Size 80–130 × 35–60 μm in vivo, usually near 110 × 50 μm, length:width ratio about 2.3:1 both in vivo and protargol preparations (Table 2). Outline slightly ovate or elliptical to broadly elliptical, both ends broadly rounded; dorsoventrally flattened about 2:1, ventral side flat or slightly concave, dorsal convex in or underneath mid-body (Figs 1–7). Nuclear apparatus in body midline and middle quarters of cell. Macronucleus nodules globular to ellipsoidal, about 15 × 10 μm in vivo, anterior nodule invariably in oral portion, as in congeners; contain many globular nucleoli. Usually, a micronucleus each in distinct indentation of macronucleus nodules; individual micronuclei in variable position, globular to broadly ellipsoidal, conspicuous both in vivo and protargol preparations because about 5 μm across (Figs 1, 3; Table 2). Contractile vacuole slightly above mid-body between cell’s midline and left margin, that is, underneath proximal end of adoral zone of membranelles. Cytopyge in posterior end left of midline, faecal mass slimy and about 7 μm across. Cortex colourless and flexible, but swimming specimens do not bend; no specific cortical granules. Cytoplasm usually packed with lipid droplets 1 μm across and minute, 3–4 μm-sized vacuoles containing bacterial rods; feeds also on colourless (Fusarium) and brown fungal spores, coccal cyanobacteria 3 μm across, and heterotrophic flagellates digested in food vacuoles up to 12 μm across (Fig. 1). Movement without peculiarities, glides rather rapidly on microscope slides and debris showing distinct flexibility.

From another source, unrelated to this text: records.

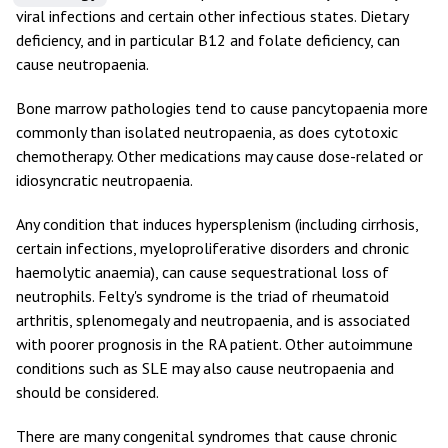
viral infections and certain other infectious states. Dietary
deficiency, and in particular B12 and folate deficiency, can
cause neutropaenia.
Bone marrow pathologies tend to cause pancytopaenia more
commonly than isolated neutropaenia, as does cytotoxic
chemotherapy. Other medications may cause dose-related or
idiosyncratic neutropaenia.
Any condition that induces hypersplenism (including cirrhosis,
certain infections, myeloproliferative disorders and chronic
haemolytic anaemia), can cause sequestrational loss of
neutrophils. Felty's syndrome is the triad of rheumatoid
arthritis, splenomegaly and neutropaenia, and is associated
with poorer prognosis in the RA patient. Other autoimmune
conditions such as SLE may also cause neutropaenia and
should be considered.
There are many congenital syndromes that cause chronic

Cirral pattern and number of cirri of usual variability, except for the highly variable length of the ventral rows (Figs 1, 2; Table 2). All cirri 10–12 μm long and composed of two, rarely three rows with four to six cilia each. Coronar cirri close to adoral membranelles, right end of corona at same level as distal end of adoral zone. Ventral rows 1 and 2 short, each consisting of only one to three cirri right and above undulating membranes; rows 3 and 4 commence subapically and extend slightly obliquely to posterior body quarter, row 3 invariably shorter than row 4, which ends above the two inconspicuous transverse cirri slightly projecting above body margin. Buccal cirrus right of anterior end of right undulating membrane. Marginal rows widely open posteriorly, right row commences far subapically at level of buccal cirrus. Dorsal bristles about 3 μm long in vivo, arranged in three bipolar rows, leaving blank a fusiform area right of body midline because rows 1 and 2 extend in left body half and row 3 runs along right cell margin. Caudal cirri lacking (Fig. 3; Table 2).

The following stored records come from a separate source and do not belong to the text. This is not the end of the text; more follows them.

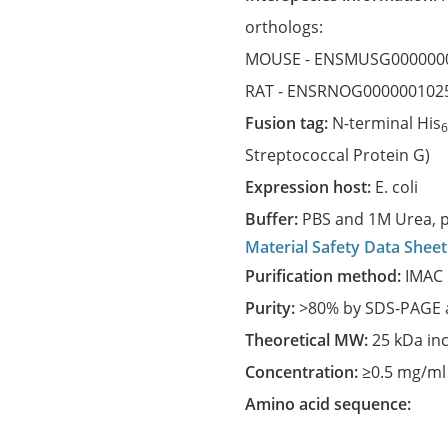
orthologs:
MOUSE -
ENSMUSG000000
RAT -
ENSRNOG000000102
Fusion tag:
N-terminal His
Streptococcal Protein G)
Expression host:
E. coli
Buffer:
PBS and 1M Urea, p
Material Safety Data Sheet
Purification method:
IMAC 
Purity:
>80% by SDS-PAGE a
Theoretical MW:
25 kDa in
Concentration:
≥0.5 mg/ml
Amino acid sequence:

Adoral zone slightly gonostomoid (Berger 1999), conspicuous because occupying an average of 38% of body length, distal half semicircular and thus ending far subapically; composed of an average of 33 membranelles of usual size and structure (Figs 1, 2; Table 2). Buccal cavity short, narrow and flat, matching the minuteness of the food vacuoles (see above). Two undulating membranes in highly characteristic pattern at right margin of buccal cavity: right membrane (paroral?) with 5 μm long cilia almost straight and distinctly shorter anteriorly than convex left membrane (endoral?) bearing 10 μm long cilia. Both membranes extend side by side and at nearly same focal plane. Thus, it is impossible to decide which one is the paroral and endoral. Pharyngeal fibres of usual structure, length and location.

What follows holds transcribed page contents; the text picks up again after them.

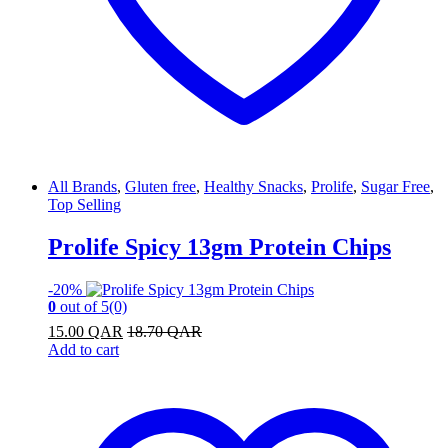
All Brands
,
Gluten free
,
Healthy Snacks
,
Prolife
,
Sugar Free
,
Top Selling
Prolife Spicy 13gm Protein Chips
-
20%
0
out of 5
(0)
15.00
QAR
18.70
QAR
Add to cart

As yet found in mossy tree bark from Hawaii and mossy soil from The Netherlands (Table 1). In Hawaii, moderate numbers of K. schminkei occurred six days after rewetting the sample (pH 4.9) and remained for another week. In The Netherlands sample (pH 5.1), K. schminkei was rare and observed only two days after rewetting, as typical for this group of r-selected hypotrichs preferring moss and leave litter habitats.
Both Keronopsis and Paraholosticha have a similar general organisation and a conspicuous frontal cirral corona. Thus, they were synonymized by several authors. However, we agree with Dieckmann (1988) that the presence (Keronopsis), respectively, absence (Paraholosticha) of transverse cirri is sufficient to maintain both genera. There is, indeed, indication that Keronopsis needs further splitting because it comprises species with rather different oral apparatus and cirral corona (Blatterer and Foissner 1988; Foissner 1998). This is sustained by K. schminkei which highly resembles Paraholosticha muscicola Kahl (redescribed by Foissner 1987) and P. sterki Garnjobst (redescribed by Dieckmann 1988), even in the curious pattern of the undulating membranes. However, split of the genus should await further data, especially on the type species.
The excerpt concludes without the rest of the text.